- [To do]: Below are the records; copy each line in which "energy" can be found.
------ Information shown ------
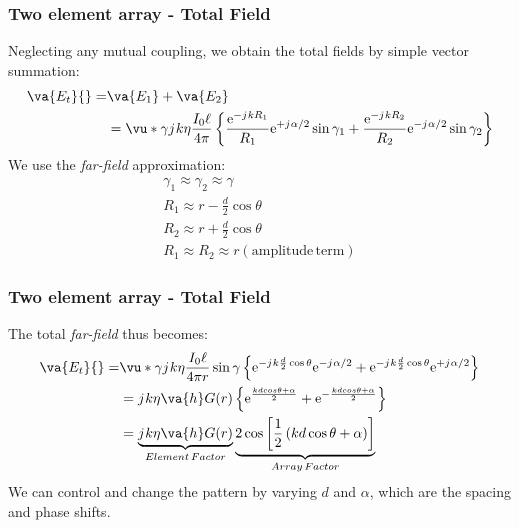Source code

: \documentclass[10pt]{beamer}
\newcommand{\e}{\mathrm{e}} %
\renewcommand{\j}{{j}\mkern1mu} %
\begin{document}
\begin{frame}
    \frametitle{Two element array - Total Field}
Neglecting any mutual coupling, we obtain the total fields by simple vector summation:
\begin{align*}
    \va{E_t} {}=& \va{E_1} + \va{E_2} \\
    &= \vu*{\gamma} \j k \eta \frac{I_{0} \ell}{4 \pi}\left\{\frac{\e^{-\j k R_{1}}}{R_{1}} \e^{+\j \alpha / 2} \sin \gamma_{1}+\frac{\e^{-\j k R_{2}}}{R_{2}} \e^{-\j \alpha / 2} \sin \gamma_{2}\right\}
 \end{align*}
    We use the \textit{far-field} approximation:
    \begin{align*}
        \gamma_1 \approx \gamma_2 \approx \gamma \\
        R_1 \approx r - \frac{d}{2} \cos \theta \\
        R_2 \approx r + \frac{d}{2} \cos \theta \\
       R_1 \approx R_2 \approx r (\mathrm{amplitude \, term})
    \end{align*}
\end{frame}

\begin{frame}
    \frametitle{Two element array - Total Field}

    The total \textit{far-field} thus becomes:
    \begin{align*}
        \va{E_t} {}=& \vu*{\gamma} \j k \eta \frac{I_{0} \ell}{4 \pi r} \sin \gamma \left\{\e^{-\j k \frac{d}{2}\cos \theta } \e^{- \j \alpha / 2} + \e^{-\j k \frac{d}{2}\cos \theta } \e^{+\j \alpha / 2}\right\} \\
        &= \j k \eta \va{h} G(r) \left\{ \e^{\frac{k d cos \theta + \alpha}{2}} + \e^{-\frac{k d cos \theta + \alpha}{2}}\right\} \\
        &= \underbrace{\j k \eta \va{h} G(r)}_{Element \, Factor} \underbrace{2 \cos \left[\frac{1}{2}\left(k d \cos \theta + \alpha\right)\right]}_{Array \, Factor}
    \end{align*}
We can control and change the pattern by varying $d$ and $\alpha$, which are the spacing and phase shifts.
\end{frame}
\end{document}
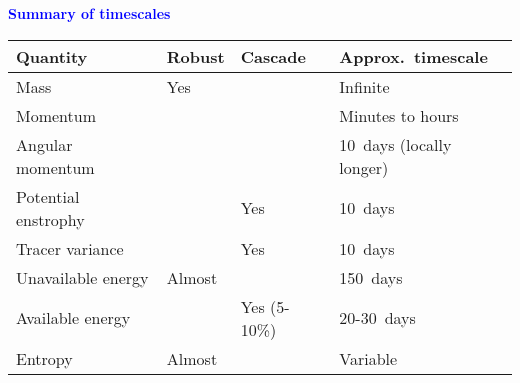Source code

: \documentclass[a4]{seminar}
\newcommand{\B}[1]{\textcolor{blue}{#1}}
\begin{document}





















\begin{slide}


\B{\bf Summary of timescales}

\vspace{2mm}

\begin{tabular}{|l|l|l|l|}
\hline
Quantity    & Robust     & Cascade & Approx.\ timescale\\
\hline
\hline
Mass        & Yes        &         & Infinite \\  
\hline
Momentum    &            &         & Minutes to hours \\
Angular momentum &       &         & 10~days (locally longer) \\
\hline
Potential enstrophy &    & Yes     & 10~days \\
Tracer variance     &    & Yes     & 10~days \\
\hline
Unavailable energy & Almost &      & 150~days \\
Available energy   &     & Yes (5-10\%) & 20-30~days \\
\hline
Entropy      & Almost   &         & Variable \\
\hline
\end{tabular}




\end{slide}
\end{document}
------
------ Information shown ------
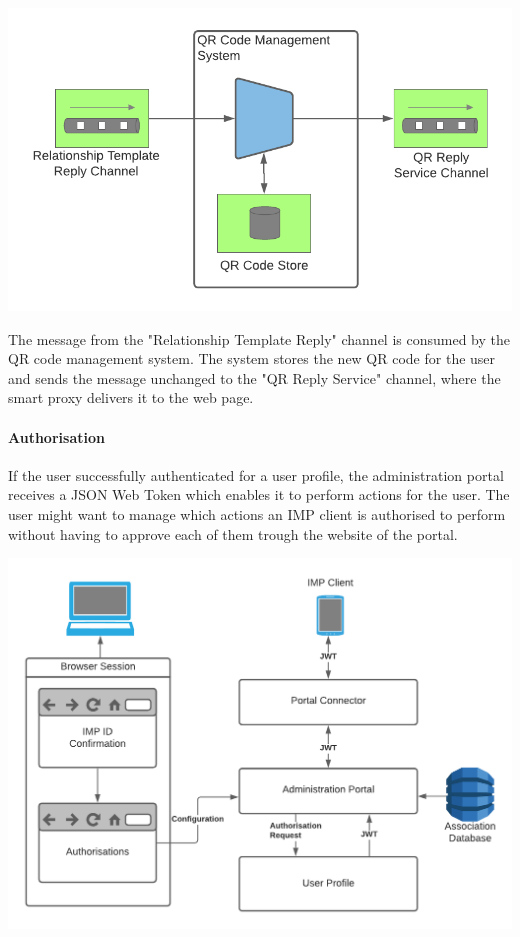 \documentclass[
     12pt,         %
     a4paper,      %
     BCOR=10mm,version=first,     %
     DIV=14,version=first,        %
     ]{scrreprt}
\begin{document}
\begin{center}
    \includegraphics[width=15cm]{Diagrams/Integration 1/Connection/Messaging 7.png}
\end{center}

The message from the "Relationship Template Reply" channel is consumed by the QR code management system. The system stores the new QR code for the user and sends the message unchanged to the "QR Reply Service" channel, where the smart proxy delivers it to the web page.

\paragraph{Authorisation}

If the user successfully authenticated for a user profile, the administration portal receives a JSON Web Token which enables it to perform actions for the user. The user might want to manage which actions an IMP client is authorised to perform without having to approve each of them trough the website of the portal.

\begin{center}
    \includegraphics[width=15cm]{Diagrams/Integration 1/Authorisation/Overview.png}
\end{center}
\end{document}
------
- [Answer to this task]:
Unavailable energy & Almost &      & 150~days \\
Available energy   &     & Yes (5-10\%) & 20-30~days \\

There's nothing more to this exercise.